(Problem details):
Could you restate the data word for word and drop the pictures?

-----

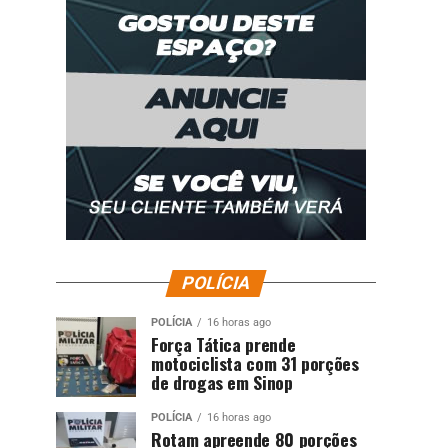
POLÍCIA
POLÍCIA
16 horas ago
Força Tática prende
motociclista com 31 porções
de drogas em Sinop
POLÍCIA
16 horas ago
Rotam apreende 80 porções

-----

(Answer for this exercise):
POLÍCIA
POLÍCIA
16 horas ago
Força Tática prende
motociclista com 31 porções
de drogas em Sinop
POLÍCIA
16 horas ago
Rotam apreende 80 porções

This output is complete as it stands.